Origin of the fire was 40 airline miles NE of Grand Junction, Colorado, and 1-1/2 miles south of the Colorado River in the Battlement Creek drainage. Battlement Creek is approximately 8 miles long and flows in a northwesterly direction to the Colorado River. The fire burned entirely on the east side of Battlement Creek (fig- 3). The topography varies from relatively level land along the drainage bottom to rugged mountain slopes. Elevations on the fire range from 6,200 feet near the origin to 8,400 feet near the site where the men died. The fire burned primarily on north-facing aspects on Thursday, July 15, and Friday morning, and on west-facing aspects on Friday afternoon and Saturday. The slopes that burned on Saturday were fully exposed to prevailing southwesterly air flow; and they received direct solar heating from 1100 on. Slopes that burned on Saturday, July 17, ranged from 10 percent above the road to 75 percent in the chute just below the ridgeline. The side drainage that burned out on Saturday was characterized by two major draws, aligned in an east-west direction. The head of the north draw was about 3,500 feet northeast of the Battlement Creek road. This draw terminated just below a saddle on the ridgeline where the Mormon Lake crew was working on Saturday. The south draw climbs in an easterly direction for 3,200 feet from the road. Side slopes of these draws were measured at 50-60 percent.
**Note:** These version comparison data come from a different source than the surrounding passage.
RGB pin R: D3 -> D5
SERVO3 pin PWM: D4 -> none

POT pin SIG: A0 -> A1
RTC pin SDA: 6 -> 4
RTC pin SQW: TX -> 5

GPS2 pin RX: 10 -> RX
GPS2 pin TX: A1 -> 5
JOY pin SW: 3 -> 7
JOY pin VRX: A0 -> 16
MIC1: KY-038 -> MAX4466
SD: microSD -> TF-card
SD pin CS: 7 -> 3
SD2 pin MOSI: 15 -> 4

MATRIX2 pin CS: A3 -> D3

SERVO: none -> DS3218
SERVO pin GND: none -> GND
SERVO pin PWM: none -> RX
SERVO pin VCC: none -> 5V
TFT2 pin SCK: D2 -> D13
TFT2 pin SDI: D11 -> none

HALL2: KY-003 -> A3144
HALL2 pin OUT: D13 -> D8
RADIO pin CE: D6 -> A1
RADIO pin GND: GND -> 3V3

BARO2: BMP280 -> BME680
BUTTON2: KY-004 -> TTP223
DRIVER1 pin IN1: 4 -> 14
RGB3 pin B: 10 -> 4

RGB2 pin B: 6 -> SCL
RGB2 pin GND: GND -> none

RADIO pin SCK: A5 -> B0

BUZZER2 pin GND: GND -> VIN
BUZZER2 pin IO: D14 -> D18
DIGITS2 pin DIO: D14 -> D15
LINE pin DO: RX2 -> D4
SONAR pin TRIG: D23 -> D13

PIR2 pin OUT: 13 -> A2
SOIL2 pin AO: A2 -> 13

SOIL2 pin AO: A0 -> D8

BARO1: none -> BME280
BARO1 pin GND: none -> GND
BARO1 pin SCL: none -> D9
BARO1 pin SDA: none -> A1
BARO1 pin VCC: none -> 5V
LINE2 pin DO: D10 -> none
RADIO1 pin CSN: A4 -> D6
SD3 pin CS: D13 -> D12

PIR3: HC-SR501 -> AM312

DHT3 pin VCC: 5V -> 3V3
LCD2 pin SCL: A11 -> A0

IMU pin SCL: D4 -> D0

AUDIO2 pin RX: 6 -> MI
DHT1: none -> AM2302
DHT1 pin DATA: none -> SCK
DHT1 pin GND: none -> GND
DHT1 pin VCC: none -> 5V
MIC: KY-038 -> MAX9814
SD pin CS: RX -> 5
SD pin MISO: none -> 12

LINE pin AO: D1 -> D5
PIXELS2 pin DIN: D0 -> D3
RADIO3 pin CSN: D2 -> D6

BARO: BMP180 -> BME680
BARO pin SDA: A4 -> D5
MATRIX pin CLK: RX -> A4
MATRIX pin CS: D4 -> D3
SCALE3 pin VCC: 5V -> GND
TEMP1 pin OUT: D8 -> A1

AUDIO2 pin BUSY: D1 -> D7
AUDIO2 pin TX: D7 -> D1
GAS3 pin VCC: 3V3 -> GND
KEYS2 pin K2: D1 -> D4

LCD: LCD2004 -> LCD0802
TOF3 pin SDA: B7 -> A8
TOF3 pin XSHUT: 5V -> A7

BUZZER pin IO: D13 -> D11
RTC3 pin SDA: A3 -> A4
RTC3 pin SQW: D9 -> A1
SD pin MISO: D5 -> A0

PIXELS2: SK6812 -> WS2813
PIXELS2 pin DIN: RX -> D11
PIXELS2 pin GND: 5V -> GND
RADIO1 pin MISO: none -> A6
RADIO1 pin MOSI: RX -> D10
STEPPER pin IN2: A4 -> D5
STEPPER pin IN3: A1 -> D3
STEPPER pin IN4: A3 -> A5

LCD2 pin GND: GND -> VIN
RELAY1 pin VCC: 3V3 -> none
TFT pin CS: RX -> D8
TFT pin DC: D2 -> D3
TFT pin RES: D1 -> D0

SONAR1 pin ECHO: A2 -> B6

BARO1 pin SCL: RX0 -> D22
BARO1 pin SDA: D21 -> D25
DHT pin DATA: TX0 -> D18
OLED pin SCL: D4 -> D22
Figure 3a. Fire Perimeter and Topography

Figure 3b.--Oblique aerial photograph of Battlement Creek
Fire area, July 19, 1976

Visibility to the west from the saddle above the north draw was restricted due to the topography. The slope west of the ridgetop in the saddle was gradual for about 140 feet and then broke off steeply (fig. 4).

Figure 4. Profile in saddle of main ridge above north draw.
(Notes from drawing: Lower left is point 'D' on road to upper right, point 'E' fatal burning point on rocky bluff. Vertical scale (1"=100ft.) is different from horizontal scale (1"=200ft.).)